MATERIALS AND METHODS
Neonates with a history of prenatal hydronephrosis were enrolled in the prospective study in 2 groups. Group 1 included neonates with severe forms of obstruction requiring surgical intervention and group 2 included neonates with milder forms of obstruction without any functional impairment. Fresh voided urinary levels of ET-1, MCP-1, and NAG were measured and their ratios to urinary Cr were calculated.
RESULTS
Fourty-two neonates were enrolled into the 2 groups: group 1, 24 patients (21 male, 3 female); group 2, 18 neonates (16 male, 2 female). There were no statistically significant differences between urinary ET-1, NAG, MCP-1 values, and ET-1/Cr and NAG/Cr ratios in groups 1 and 2. The urinary MCP-1/Cr ratio was significantly higher in group 1 than in group 2. For comparison of groups 1 and 2, the cut-off values were measured as 0.5709 ng/mg (sensitivity, 75%; specificity, 67%; positive predictive value [PPV], 71%; negative predictive value [NPV], 71%), 0.927 ng/mg (sensitivity, 77%; specificity, 72%; PPV, 77%; NPV, 72%), and 1.1913 IU/mg (sensitivity, 62%; specificity, 67%; PPV, 68%; NPV, 60%) for ET-1/Cr, MCP-1/Cr, and NAG/Cr ratios, respectively.
CONCLUSIONS
The urinary MCP-1/Cr ratio is significantly elevated in neonates with severe obstruction requiring surgical intervention.

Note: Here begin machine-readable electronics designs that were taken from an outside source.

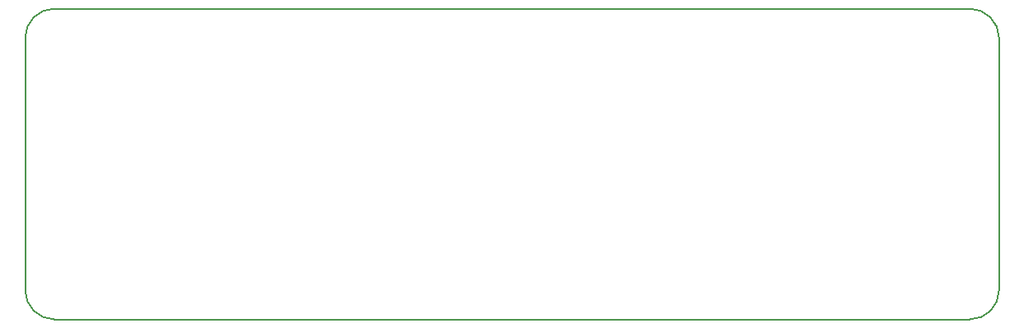
<source format=gbr>
%TF.GenerationSoftware,KiCad,Pcbnew,7.0.6*%
%TF.CreationDate,2023-08-04T15:36:24+02:00*%
%TF.ProjectId,Debug_BreakBoard,44656275-675f-4427-9265-616b426f6172,rev?*%
%TF.SameCoordinates,Original*%
%TF.FileFunction,Profile,NP*%
%FSLAX46Y46*%
G04 Gerber Fmt 4.6, Leading zero omitted, Abs format (unit mm)*
G04 Created by KiCad (PCBNEW 7.0.6) date 2023-08-04 15:36:24*
%MOMM*%
%LPD*%
G01*
G04 APERTURE LIST*
%TA.AperFunction,Profile*%
%ADD10C,0.160000*%
%TD*%
G04 APERTURE END LIST*
D10*
X194000000Y-79000811D02*
G75*
G03*
X197000811Y-75999877I0J3000811D01*
G01*
X194000003Y-47000011D02*
X100000458Y-46999914D01*
X196999989Y-49999877D02*
G75*
G03*
X194000003Y-47000011I-2999989J-123D01*
G01*
X100000455Y-79000824D02*
X194000000Y-79000811D01*
X96999631Y-50000000D02*
X96999631Y-75999889D01*
X100000458Y-46999869D02*
G75*
G03*
X97000369Y-49999889I42J-3000131D01*
G01*
X96999676Y-75999889D02*
G75*
G03*
X100000455Y-79000824I3000824J-111D01*
G01*
X197000811Y-75999877D02*
X197000811Y-50000000D01*
M02*

</source>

Based upon these results, urinary MCP-1/Cr may be useful in identification of severe obstructive hydronephrosis in neonates.

Keyword

Acetylglucosaminidase; Endothelin-1; Hydronephrosis; MCP1 protein; Neonate

MeSH Terms

Acetylglucosaminidase/*urine
Biological Markers/urine
Chemokine CCL2/*urine
Endothelin-1/*urine
Female
Humans
Hydronephrosis/*congenital/etiology/surgery/ultrasonography
Infant, Newborn
Male
Predictive Value of Tests
Prospective Studies
Sensitivity and Specificity
Ureteral Obstruction/complications/*diagnosis/surgery
Acetylglucosaminidase
Biological Markers
Chemokine CCL2
Endothelin-1

Figure

  • FIG. 1 Receiver operating characteristic (ROC) curve to detect severe obstruction (differentiate group 1 from group 2). (A) For endothelin-1 to creatinine ratio (ET-1/Cr), area under the curve (AUC)=0.657 (standard error [SE], 0.094; 95% confidence interval [CI], 0.473-0.841). (B) For monocyte chemotactic peptide-1 to creatinine ratio (MCP-1/Cr) ratio, AUC=0.732 (SE, 0.084; 95% CI, 0.568-0.896). (C) For N-acetyl-beta-D-glucosaminidase to creatinine ratio (NAG/Cr), AUC=0.627 (SE, 0.088; 95% CI, 0.500-0.844).